Verilen görev a. Alıntıya göre telefonda gelen teklifteki indirim hangi abonelere uygulanıyor?

Alıntı.
=-=-=-=-=
Buna benzer birçok deney hatırlarsınız ama çoğumuz kendi üstümüzde hayal etmeyiz nedense. Bir yıl boyunca soldurmadan bir bitki büyütmek de bunlardan biri mesela. Hepimiz çağın üstümüze üstümüze gelen tüketim ve vahşet çığından kaçmak için en azından yan tarafta derin bir nefes almak üzere duraklara ihtiyaç duyuyoruz. Yoksa sağlıklı düşünmeyelim diye saldırı altındayız adeta…

 

Dur durak bilmeyen iş, ev, ödeme, borçlanma, yeniden ödeme, kendisi bir trafik kazasına dönüşmüş olan haber bültenleri, bizi sürekli kendi tarafından olmaya zorlayan sosyal medya paylaşımları, her gün yeni kampanya sunan gsm firmaları, kredi veren bankalar, indirim yapan mağazalar, şunlar bunlar… Aman bunu kaçırmayın hemen karar verin çığırtkanlıkları… İçinde ne olduğunu bilmediğimiz sanal ya da evrak sözleşmeler imzalar onaylar. Onaylıyor musun onaylamıyor musun, evet mi hayır mı, şimdi mi daha sonra mı, bizden misin onlardan mı?

 

En son Elektrik Dağıtım firması Mepaş/ Medaştan telefonda bir teklif geldi. 80 TL yi geçen abonelere indirim varmış hatta sayın bakanın mı başbakanımızın mı talimatı ile... Güzel ne ala ama kargo ile gönderilen sözleşmeyi imzalayacakmışım. O da olur. Kargo geldi üç dört sayfa karınca izi sözleşme. Okuyacağım bekler misiniz dedim kargo firmasının elemanına. Tabii ki hayır kusura bakmayın dağıtmam gereken çok yük var cevabını aldım ve imzalamadan verdim. Zaten ayaküstü okuyacak gibi değildi metin, kimse okumasın diye tasarlanmış olmalıydı. Sadece denemek istemiştim. Çünkü o anda mepaşı arayıp görüştüm. Eğer okuduktan sonra imzalamak istiyorsam bayiye uğrayacakmışım. Yani kapına gelmişken okumadan imzala. Zaten oku deseler ben avukat olduğum halde okumazdım vatandaş ne yapsın? Madem benim faturalarıma indirim yapacaksın ben niye sözleşme imzalıyorum ayrıca sana ne için söz veriyorum? Neyi garantilemeye çalışıyorsunuz?
=-=-=-=-=
Eldeki satırlar.

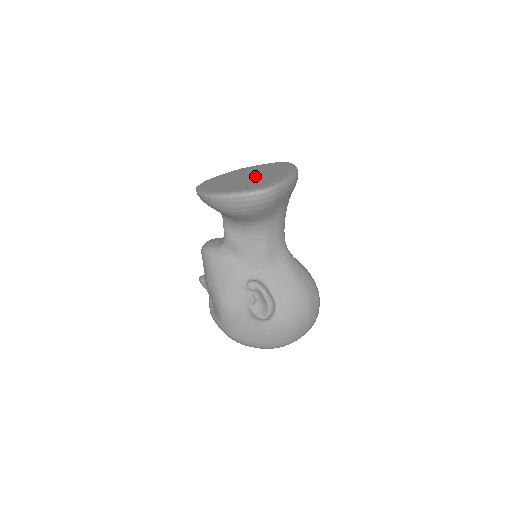
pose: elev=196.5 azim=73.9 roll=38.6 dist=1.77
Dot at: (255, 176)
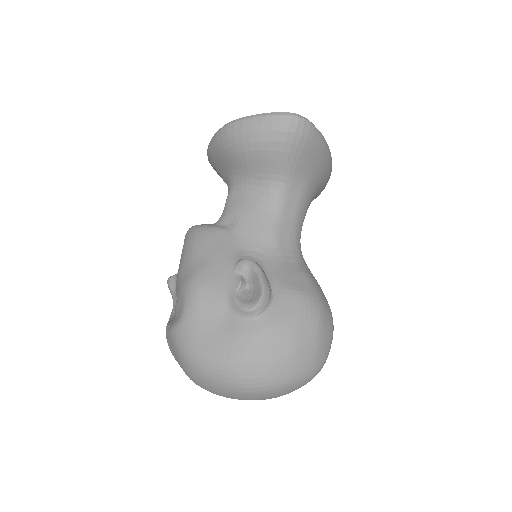
Dot at: occluded
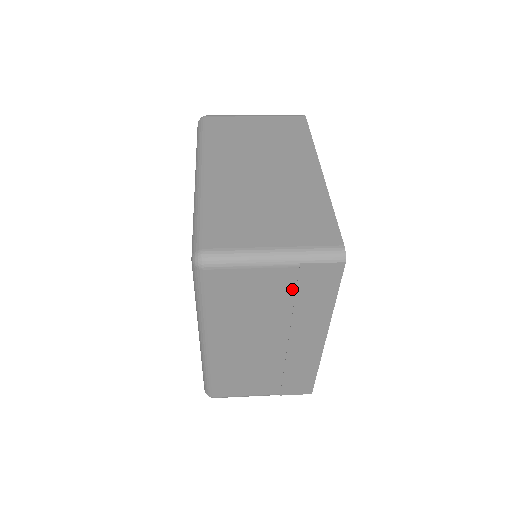
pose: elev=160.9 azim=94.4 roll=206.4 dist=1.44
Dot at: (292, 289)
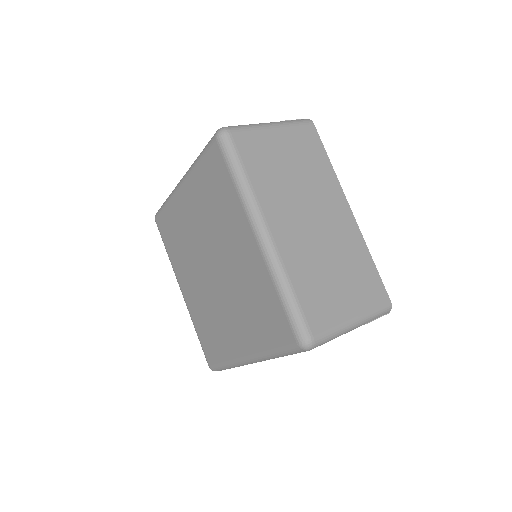
Dot at: occluded
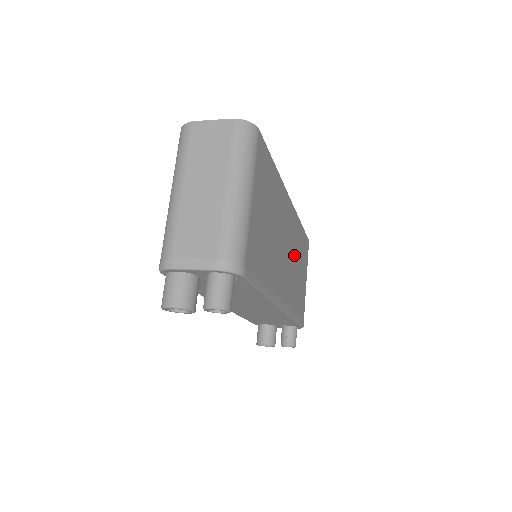
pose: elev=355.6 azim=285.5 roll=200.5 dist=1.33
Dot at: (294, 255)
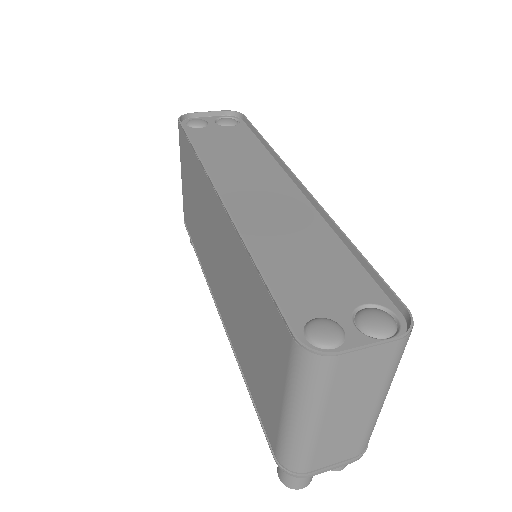
Dot at: occluded
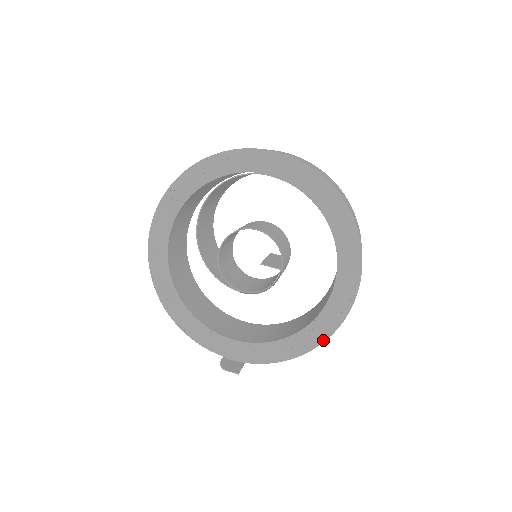
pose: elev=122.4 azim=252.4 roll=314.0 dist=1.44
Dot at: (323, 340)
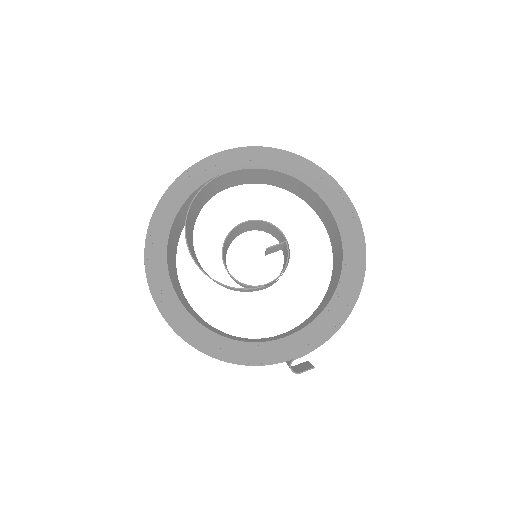
Dot at: (362, 277)
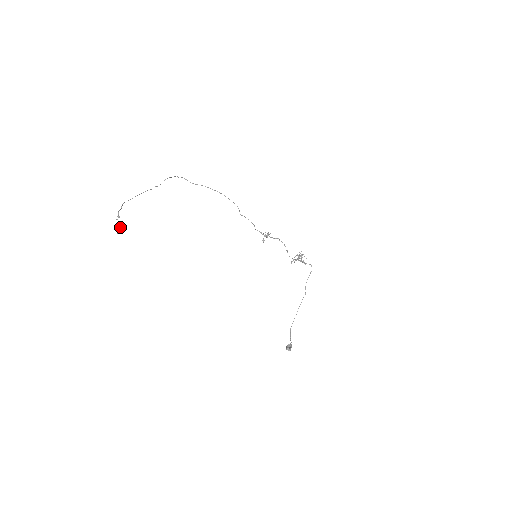
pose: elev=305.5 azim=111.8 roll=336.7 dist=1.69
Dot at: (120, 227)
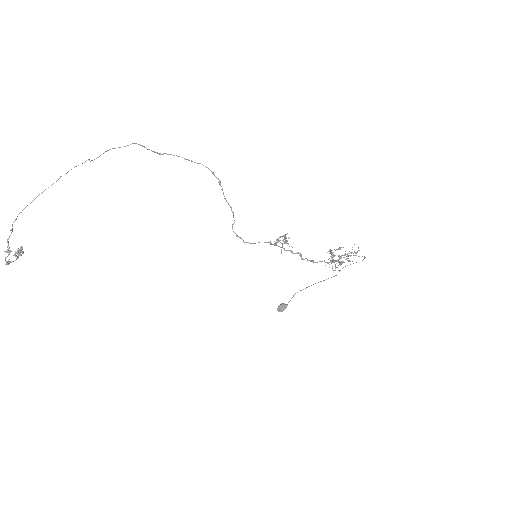
Dot at: (16, 259)
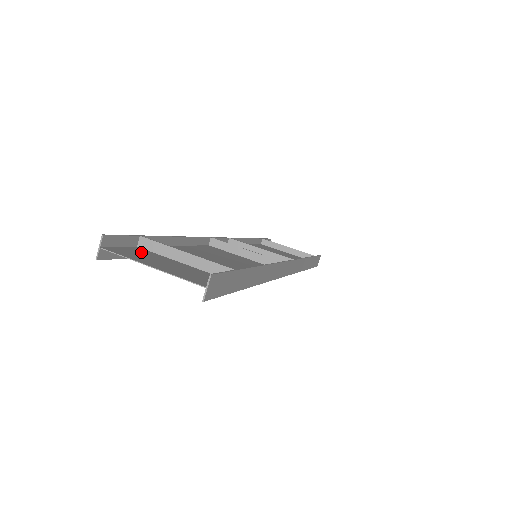
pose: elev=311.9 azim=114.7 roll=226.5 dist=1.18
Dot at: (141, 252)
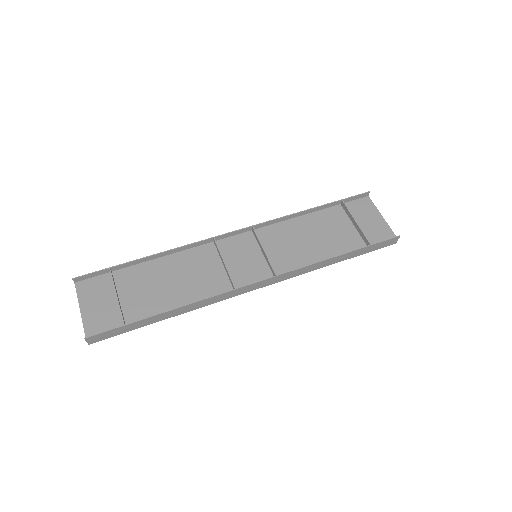
Dot at: (101, 284)
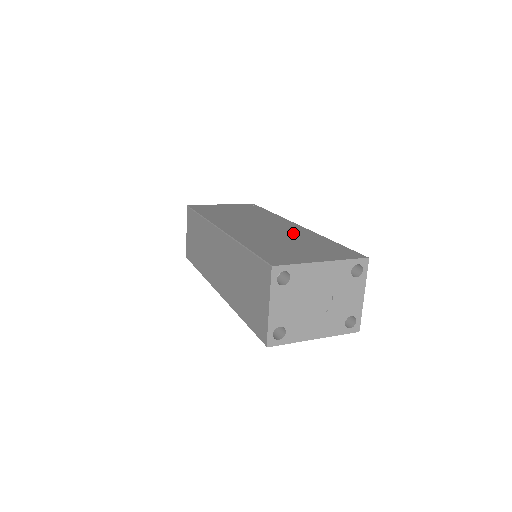
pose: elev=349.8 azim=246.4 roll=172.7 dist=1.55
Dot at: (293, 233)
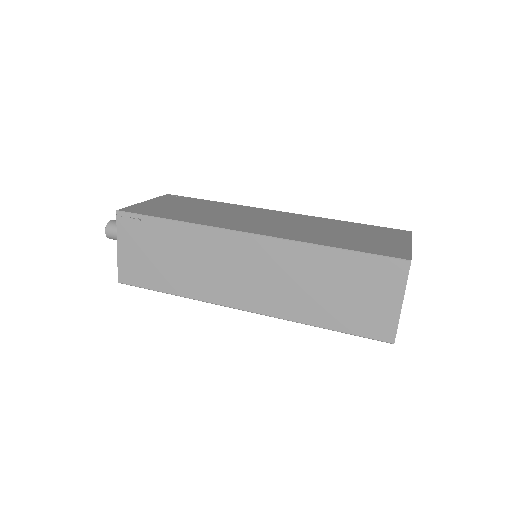
Dot at: (310, 222)
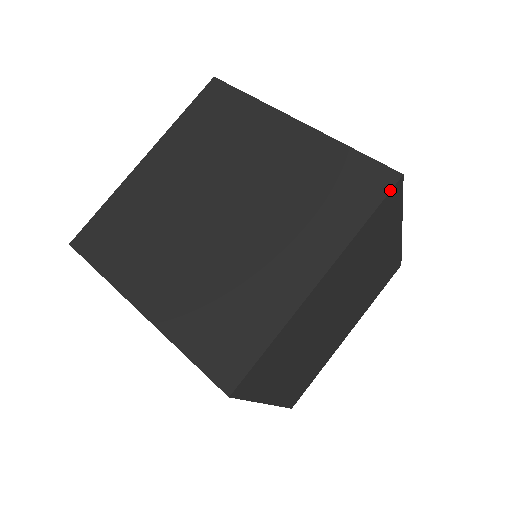
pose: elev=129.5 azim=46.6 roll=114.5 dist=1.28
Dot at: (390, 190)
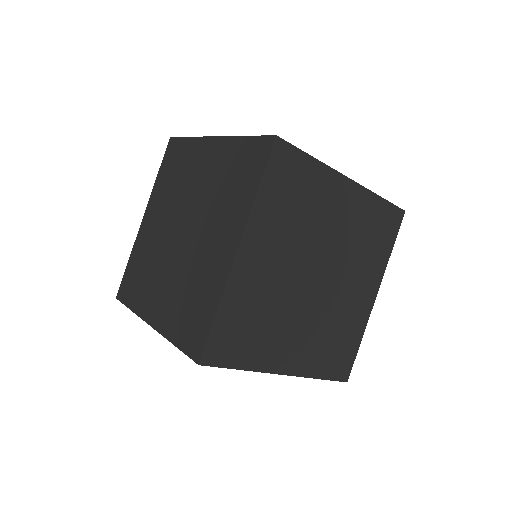
Dot at: (270, 153)
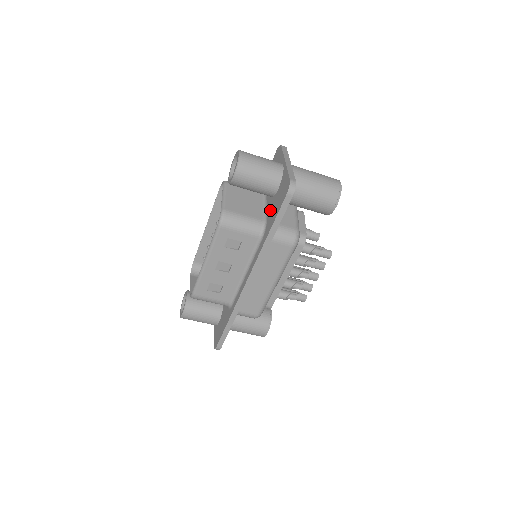
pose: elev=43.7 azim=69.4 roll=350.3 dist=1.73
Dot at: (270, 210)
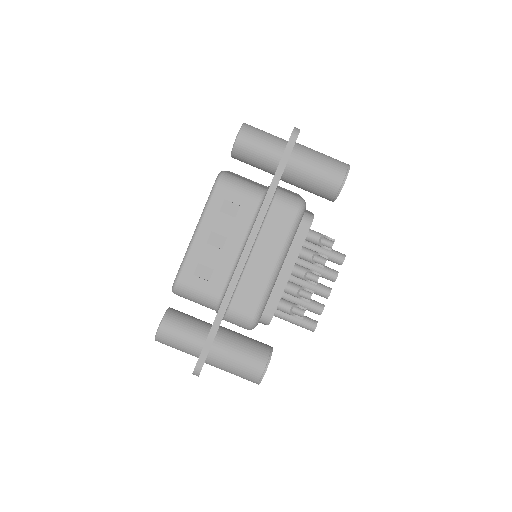
Dot at: occluded
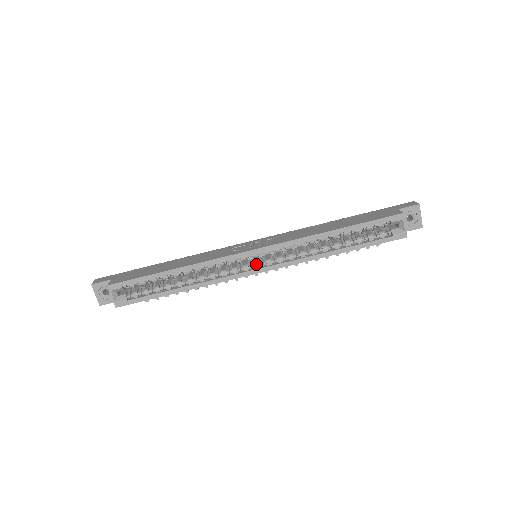
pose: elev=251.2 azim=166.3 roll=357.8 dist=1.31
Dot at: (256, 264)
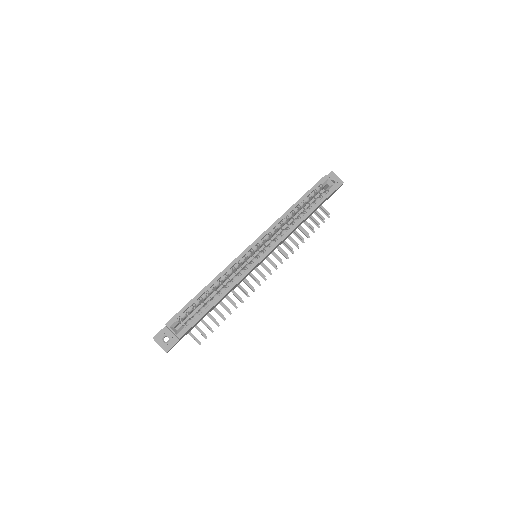
Dot at: (258, 254)
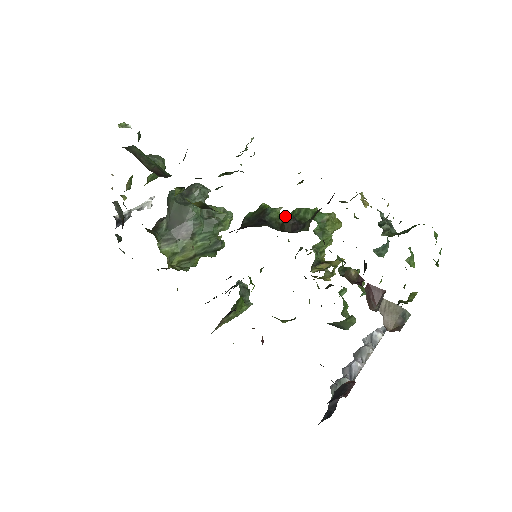
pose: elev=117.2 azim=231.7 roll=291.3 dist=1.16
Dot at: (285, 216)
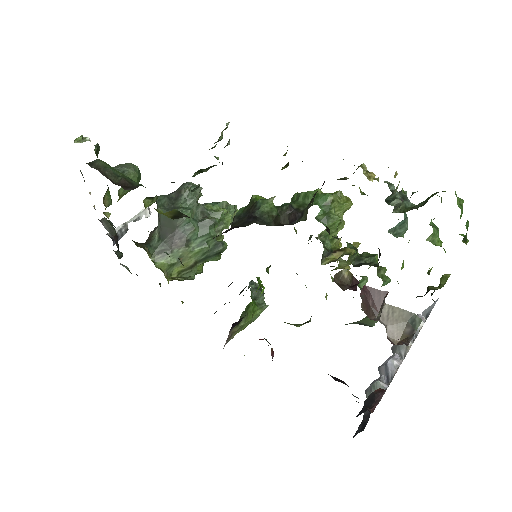
Dot at: (281, 206)
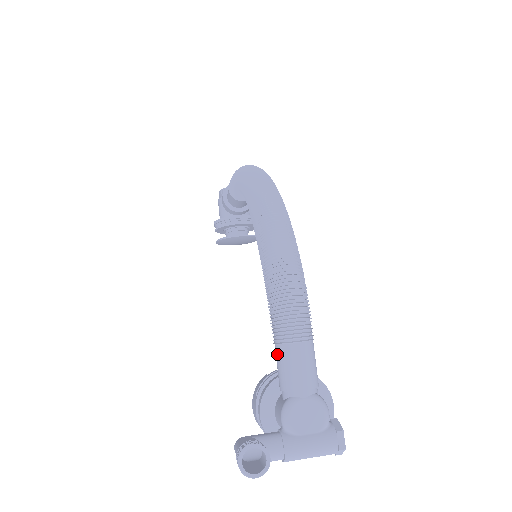
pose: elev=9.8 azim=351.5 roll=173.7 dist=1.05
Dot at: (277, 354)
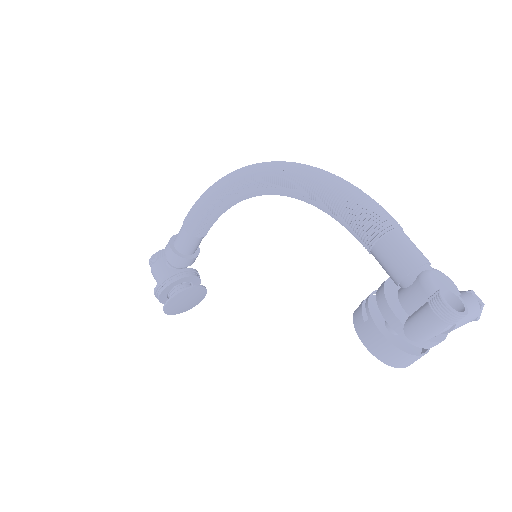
=-=-=-=-=
Verilen görev b. İçinde "roll" dizesi geçen bütün satırları listele. Büyük ve küçük harf ayrımı dikkate alınmalı.

Nihai sonuç a. 80 TL'yi geçen abonelere.

Nihai sonuç b.
pose: elev=196.5 azim=73.9 roll=38.6 dist=1.77
pose: elev=160.9 azim=94.4 roll=206.4 dist=1.44
pose: elev=355.6 azim=285.5 roll=200.5 dist=1.33
pose: elev=122.4 azim=252.4 roll=314.0 dist=1.44
pose: elev=305.5 azim=111.8 roll=336.7 dist=1.69
pose: elev=311.9 azim=114.7 roll=226.5 dist=1.18
pose: elev=349.8 azim=246.4 roll=172.7 dist=1.55
pose: elev=129.5 azim=46.6 roll=114.5 dist=1.28
pose: elev=43.7 azim=69.4 roll=350.3 dist=1.73
pose: elev=251.2 azim=166.3 roll=357.8 dist=1.31
pose: elev=117.2 azim=231.7 roll=291.3 dist=1.16
pose: elev=9.8 azim=351.5 roll=173.7 dist=1.05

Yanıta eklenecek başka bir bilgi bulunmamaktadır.